Reputation: 11
We are working on an application which is using Drupal 7 on (NginX + PHP-FPM). But during performance testing we have observed that Applications Server consuming very high CPU. Average CPU consumption was in the range of 90% (Max processor is consumed by PHP-FPM). Memory consumption is on very lower side.
We have tried with various Concurrent Users load like 25-50-100. But even with this User load we observed CPU consumption was ~90% due to which response time is very high.
We are using 4 Core CPU with RHEL (AWS EC2) OS. Application flow is Reverse Proxy (Nginx) -> Application Server (Drupal 7+NginX+PHP-FPM)
Below are the configuration changes I did-
nginx.conf:-
user nginx;
worker_processes 4;
error_log /var/log/nginx/error.log;
pid /var/run/nginx.pid;
worker_rlimit_nofile 20480;
events {
use epoll;
worker_connections 10240;
multi_accept on;
}
http {
include /etc/nginx/mime.types;
default_type application/octet-stream;
log_format main '$remote_addr - $remote_user [$time_local] "$request" '
'$status $body_bytes_sent "$http_referer" '
'"$http_user_agent" "$http_x_forwarded_for"';
access_log /var/log/nginx/access.log main;
sendfile on;
tcp_nopush on;
tcp_nodelay on;
server_tokens off;
keepalive_timeout 65;
gzip on;
...
}
virtual.conf:-
location ~ '\.php$|^/update.php' {
fastcgi_pass unix:/var/run/php-fpm/php-fpm.sock;
fastcgi_index index.php;
fastcgi_param SCRIPT_FILENAME $document_root$fastcgi_script_name;
fastcgi_param SCRIPT_NAME $fastcgi_script_name;
fastcgi_buffer_size 128k;
fastcgi_buffers 256 16k;
fastcgi_busy_buffers_size 256k;
fastcgi_temp_file_write_size 256k;
include fastcgi_params;
}
php-fpm.conf:-
emergency_restart_threshold = 10
emergency_restart_interval = 1m
process_control_timeout = 15s
daemonize = no
php-fpm/www.conf:-
listen = /var/run/php-fpm/php-fpm.sock
listen.owner = nginx
listen.group = nginx
listen.mode = 0664
user = nginx
group = nginx
pm = dynamic
pm.max_children = 50
pm.start_servers = 5
pm.min_spare_servers = 5
pm.max_spare_servers = 35
Can someone please guide us how to resolve this issue?
Upvotes: 0
Views: 834
Reputation: 19573
You can do the following to improve performance in a production install.

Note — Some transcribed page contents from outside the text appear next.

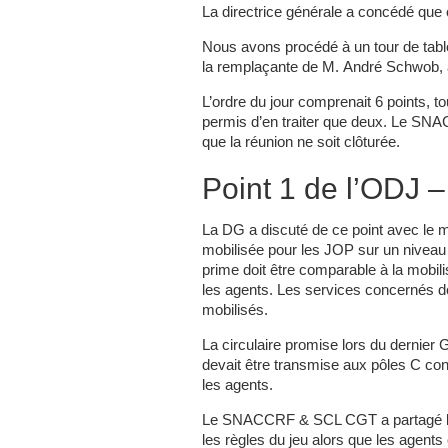
La directrice générale a concédé que c
Nous avons procédé à un tour de tab
la remplaçante de M. André Schwob, a
L’ordre du jour comprenait 6 points, t
permis d’en traiter que deux. Le SNA
que la réunion ne soit clôturée.
Point 1 de l’ODJ 
La DG a discuté de ce point avec le 
mobilisée pour les JOP sur un niveau 
prime doit être comparable à la mobili
les agents. Les services concernés d
mobilisés.
La circulaire promise lors du dernier 
devait être transmise aux pôles C con
les agents.
Le SNACCRF & SCL CGT a partagé les 
les règles du jeu alors que les agents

If you have done any custom development on drupal, you may want to check your code to make sure its not spending an excess amount of time doing things like database queries. Profiling can help identify these issues.
Depending how much you can leverage caching, you should be able to get quite a few more users on your instance.